_SHORT PROBLEM_
Pick out every line of the material below that contains the string "nuosavų", and copy each line in full.

begin DATA PROVIDED

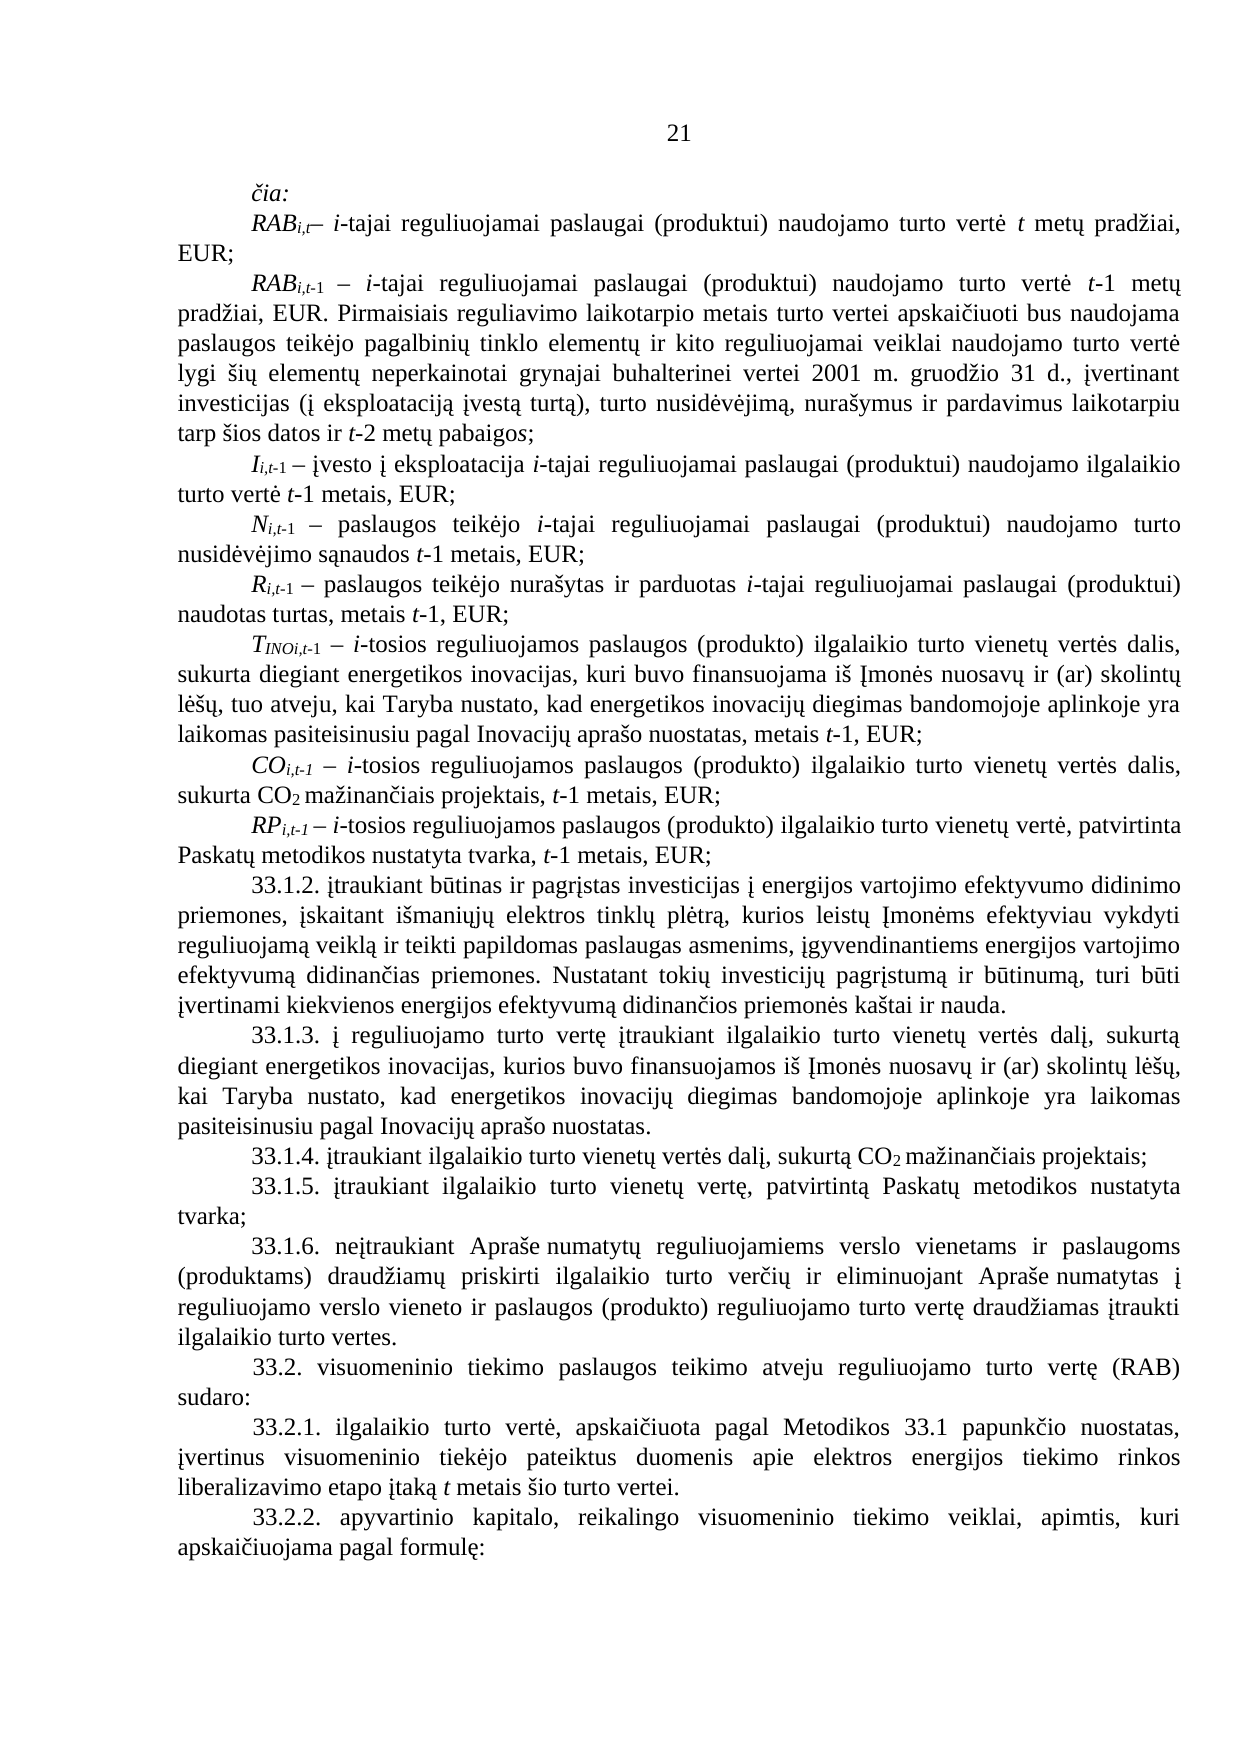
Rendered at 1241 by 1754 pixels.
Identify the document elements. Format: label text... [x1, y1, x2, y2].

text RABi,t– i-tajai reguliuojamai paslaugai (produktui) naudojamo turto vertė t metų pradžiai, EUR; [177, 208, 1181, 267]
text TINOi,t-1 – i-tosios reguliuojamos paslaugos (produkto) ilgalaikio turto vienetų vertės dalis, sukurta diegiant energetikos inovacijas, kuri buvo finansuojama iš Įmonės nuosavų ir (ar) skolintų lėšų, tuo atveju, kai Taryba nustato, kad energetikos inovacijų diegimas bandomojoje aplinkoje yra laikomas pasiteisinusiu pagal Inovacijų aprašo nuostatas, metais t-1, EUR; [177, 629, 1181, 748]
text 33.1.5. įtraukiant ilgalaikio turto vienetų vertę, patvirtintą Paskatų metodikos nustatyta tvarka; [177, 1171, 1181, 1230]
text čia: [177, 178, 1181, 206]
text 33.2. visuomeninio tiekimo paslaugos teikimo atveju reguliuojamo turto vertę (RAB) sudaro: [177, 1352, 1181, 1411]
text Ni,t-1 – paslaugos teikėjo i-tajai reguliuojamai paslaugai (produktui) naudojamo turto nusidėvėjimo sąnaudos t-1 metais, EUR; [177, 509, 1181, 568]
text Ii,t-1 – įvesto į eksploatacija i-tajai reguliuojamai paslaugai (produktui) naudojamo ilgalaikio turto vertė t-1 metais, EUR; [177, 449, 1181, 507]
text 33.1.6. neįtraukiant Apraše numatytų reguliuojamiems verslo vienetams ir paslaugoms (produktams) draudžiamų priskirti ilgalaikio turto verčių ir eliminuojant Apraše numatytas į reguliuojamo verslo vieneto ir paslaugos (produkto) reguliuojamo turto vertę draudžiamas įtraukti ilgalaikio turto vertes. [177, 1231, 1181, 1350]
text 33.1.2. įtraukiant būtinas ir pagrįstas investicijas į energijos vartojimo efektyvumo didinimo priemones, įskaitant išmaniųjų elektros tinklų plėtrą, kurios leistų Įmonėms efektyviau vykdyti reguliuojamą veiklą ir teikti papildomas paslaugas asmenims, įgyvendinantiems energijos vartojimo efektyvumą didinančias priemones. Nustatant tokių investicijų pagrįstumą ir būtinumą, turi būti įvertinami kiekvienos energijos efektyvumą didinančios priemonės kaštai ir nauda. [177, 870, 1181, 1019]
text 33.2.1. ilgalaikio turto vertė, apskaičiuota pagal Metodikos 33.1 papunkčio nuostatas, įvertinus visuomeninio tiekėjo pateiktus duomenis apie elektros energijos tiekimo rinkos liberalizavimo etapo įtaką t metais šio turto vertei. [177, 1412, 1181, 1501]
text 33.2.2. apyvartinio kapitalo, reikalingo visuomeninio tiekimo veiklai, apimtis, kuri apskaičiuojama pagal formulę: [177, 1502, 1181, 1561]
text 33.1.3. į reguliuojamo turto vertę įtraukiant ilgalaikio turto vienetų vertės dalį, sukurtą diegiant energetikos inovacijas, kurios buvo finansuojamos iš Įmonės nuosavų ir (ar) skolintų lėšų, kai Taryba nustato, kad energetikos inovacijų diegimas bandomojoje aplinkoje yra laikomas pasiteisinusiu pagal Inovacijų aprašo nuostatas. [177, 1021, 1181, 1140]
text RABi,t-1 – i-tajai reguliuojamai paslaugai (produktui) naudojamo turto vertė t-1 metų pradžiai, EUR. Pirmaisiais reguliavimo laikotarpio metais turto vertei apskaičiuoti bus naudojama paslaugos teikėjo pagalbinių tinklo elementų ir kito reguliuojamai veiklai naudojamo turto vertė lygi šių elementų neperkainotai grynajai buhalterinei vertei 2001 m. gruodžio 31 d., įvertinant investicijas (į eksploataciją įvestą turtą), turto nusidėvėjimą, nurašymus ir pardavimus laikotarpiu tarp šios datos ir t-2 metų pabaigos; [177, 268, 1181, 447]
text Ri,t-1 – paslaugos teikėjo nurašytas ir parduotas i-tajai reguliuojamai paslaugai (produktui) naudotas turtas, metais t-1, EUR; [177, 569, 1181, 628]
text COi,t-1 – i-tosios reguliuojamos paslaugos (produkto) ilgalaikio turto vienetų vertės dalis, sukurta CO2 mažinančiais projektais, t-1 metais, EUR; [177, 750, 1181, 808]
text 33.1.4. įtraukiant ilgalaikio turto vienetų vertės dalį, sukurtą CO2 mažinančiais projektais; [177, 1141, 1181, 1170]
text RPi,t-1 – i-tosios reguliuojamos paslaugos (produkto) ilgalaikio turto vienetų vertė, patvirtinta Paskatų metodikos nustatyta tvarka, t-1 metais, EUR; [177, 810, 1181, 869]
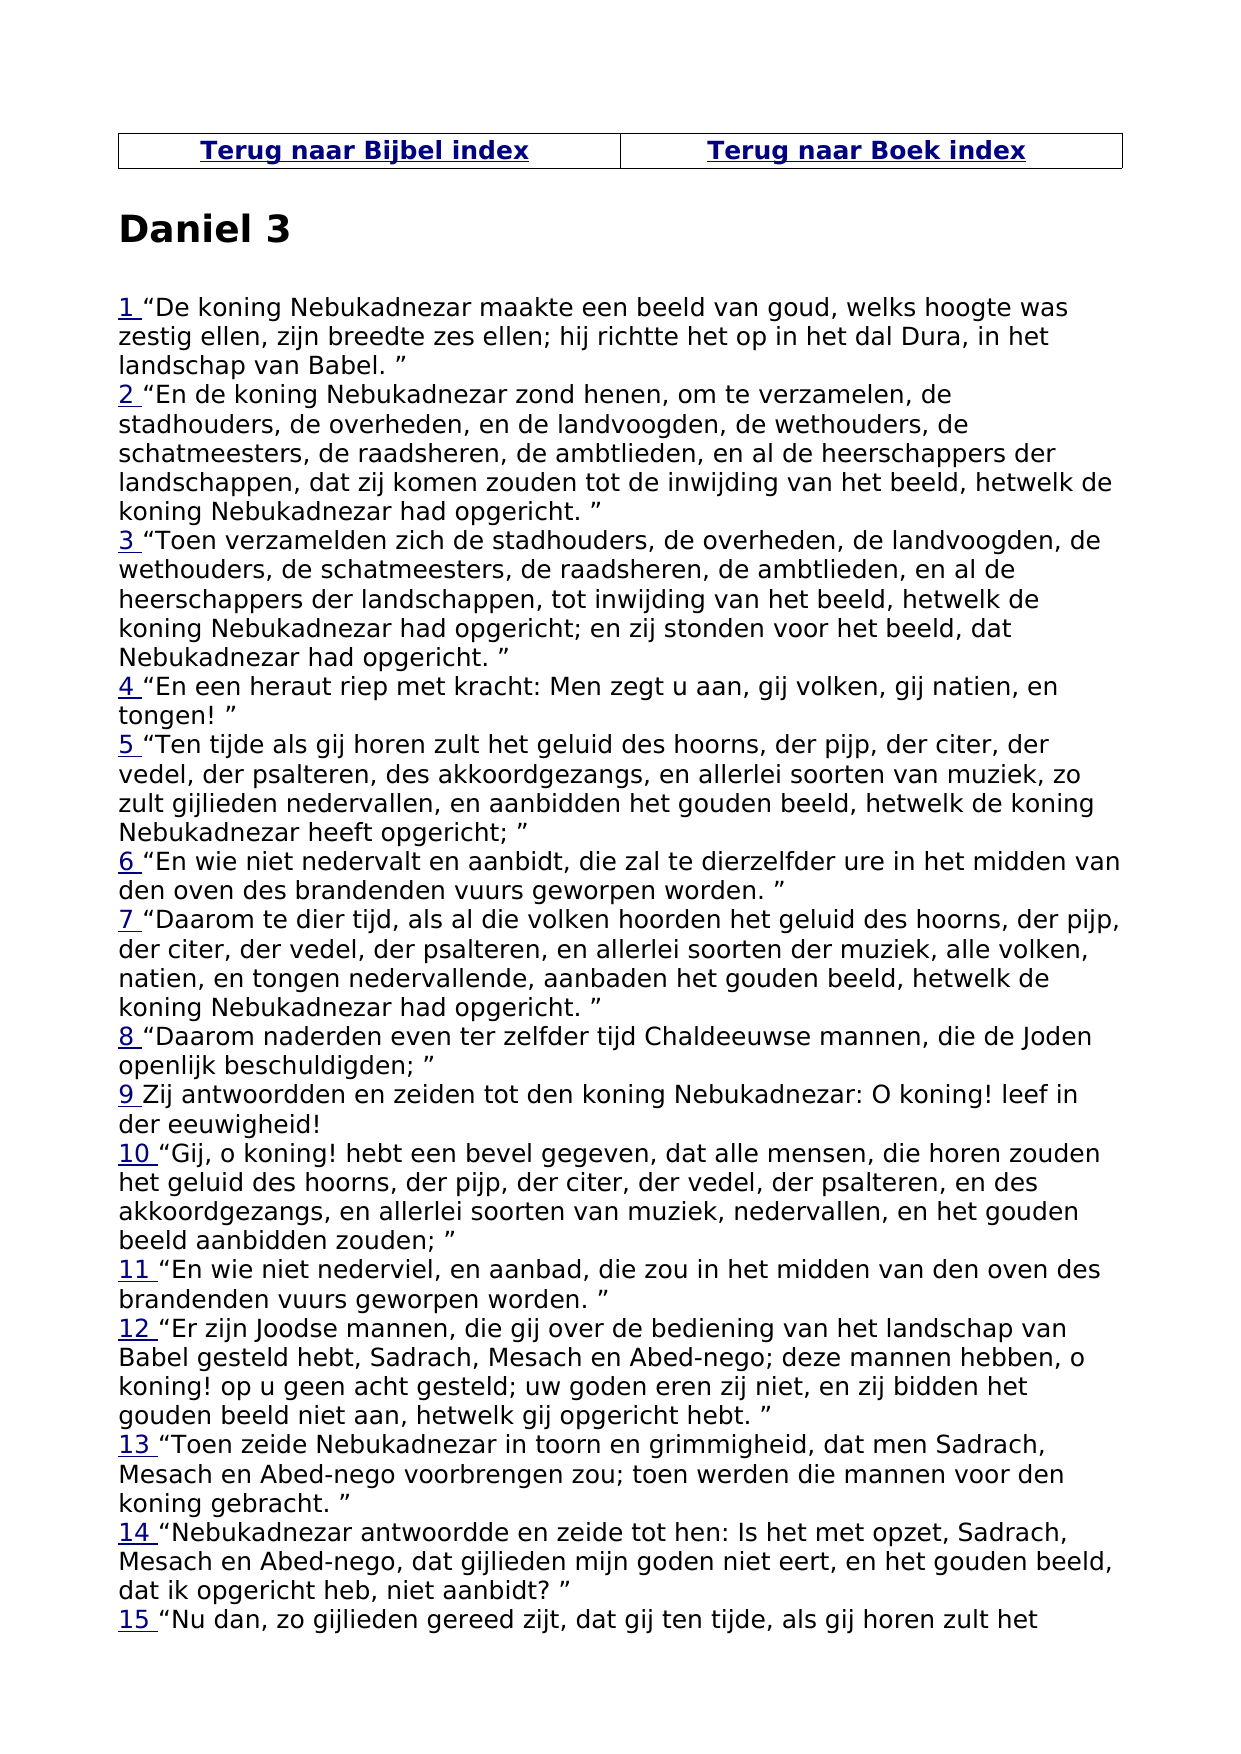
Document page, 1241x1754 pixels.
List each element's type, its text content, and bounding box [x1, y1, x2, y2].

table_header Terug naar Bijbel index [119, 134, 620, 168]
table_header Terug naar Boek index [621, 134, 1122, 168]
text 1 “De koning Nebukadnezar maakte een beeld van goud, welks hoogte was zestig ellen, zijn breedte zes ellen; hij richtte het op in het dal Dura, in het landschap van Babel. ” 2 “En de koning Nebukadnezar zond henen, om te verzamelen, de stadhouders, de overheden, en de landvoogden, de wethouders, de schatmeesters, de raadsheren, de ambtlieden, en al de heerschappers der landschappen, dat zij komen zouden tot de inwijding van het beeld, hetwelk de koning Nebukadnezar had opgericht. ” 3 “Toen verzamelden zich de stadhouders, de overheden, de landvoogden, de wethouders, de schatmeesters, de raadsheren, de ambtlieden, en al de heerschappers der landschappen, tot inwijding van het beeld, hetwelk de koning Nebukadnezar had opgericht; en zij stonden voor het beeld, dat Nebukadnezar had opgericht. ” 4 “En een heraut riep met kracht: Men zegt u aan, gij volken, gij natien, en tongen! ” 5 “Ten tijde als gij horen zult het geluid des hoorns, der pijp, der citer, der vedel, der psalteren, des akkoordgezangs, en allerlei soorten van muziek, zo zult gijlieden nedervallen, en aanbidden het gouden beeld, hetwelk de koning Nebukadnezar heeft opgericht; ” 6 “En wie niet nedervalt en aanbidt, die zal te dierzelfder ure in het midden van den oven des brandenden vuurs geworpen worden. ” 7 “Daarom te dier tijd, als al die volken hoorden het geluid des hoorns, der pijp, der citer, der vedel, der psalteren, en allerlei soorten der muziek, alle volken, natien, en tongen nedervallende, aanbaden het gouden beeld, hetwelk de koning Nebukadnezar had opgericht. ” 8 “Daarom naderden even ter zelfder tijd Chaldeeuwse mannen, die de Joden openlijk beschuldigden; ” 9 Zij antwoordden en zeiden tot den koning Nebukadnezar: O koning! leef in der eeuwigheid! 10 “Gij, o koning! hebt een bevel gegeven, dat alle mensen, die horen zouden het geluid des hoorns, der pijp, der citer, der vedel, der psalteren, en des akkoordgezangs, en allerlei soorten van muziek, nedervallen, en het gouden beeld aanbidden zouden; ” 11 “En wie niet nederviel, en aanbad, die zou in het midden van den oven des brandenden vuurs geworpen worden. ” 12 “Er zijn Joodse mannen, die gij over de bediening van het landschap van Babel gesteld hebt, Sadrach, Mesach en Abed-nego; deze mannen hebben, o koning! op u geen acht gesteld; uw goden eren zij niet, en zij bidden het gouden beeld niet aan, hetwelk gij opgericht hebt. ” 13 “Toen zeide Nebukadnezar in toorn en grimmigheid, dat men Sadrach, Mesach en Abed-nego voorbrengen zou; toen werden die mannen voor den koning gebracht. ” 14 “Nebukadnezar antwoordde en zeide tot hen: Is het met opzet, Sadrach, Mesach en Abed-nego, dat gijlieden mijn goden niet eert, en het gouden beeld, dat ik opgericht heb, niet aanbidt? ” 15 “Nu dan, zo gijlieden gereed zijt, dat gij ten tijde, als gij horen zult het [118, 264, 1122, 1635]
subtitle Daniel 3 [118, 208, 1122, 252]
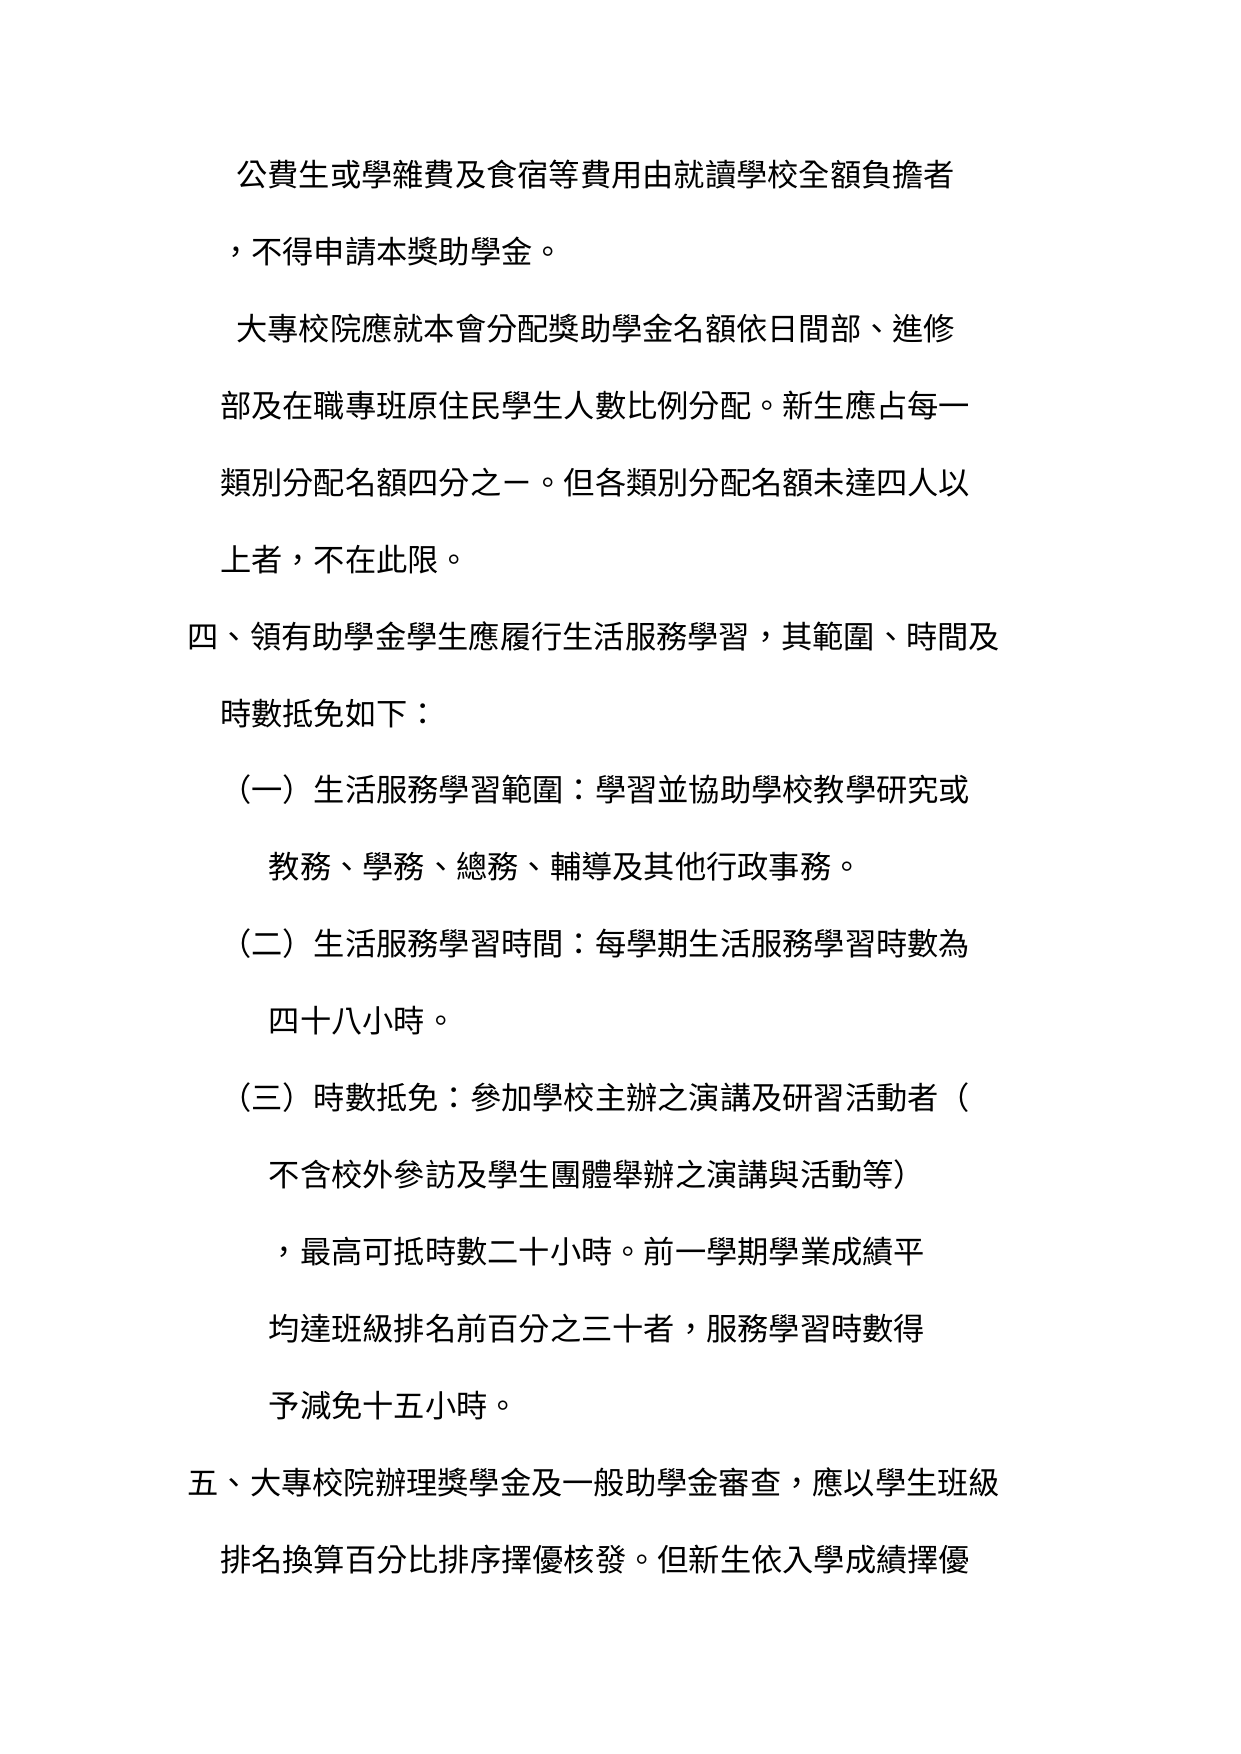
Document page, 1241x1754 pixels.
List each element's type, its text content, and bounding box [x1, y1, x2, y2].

end DATA PROVIDED

_RESPONSE_
text TINOi,t-1 – i-tosios reguliuojamos paslaugos (produkto) ilgalaikio turto vienetų vertės dalis, sukurta diegiant energetikos inovacijas, kuri buvo finansuojama iš Įmonės nuosavų ir (ar) skolintų lėšų, tuo atveju, kai Taryba nustato, kad energetikos inovacijų diegimas bandomojoje aplinkoje yra laikomas pasiteisinusiu pagal Inovacijų aprašo nuostatas, metais t-1, EUR; [177, 629, 1181, 748]
text 33.1.3. į reguliuojamo turto vertę įtraukiant ilgalaikio turto vienetų vertės dalį, sukurtą diegiant energetikos inovacijas, kurios buvo finansuojamos iš Įmonės nuosavų ir (ar) skolintų lėšų, kai Taryba nustato, kad energetikos inovacijų diegimas bandomojoje aplinkoje yra laikomas pasiteisinusiu pagal Inovacijų aprašo nuostatas. [177, 1021, 1181, 1140]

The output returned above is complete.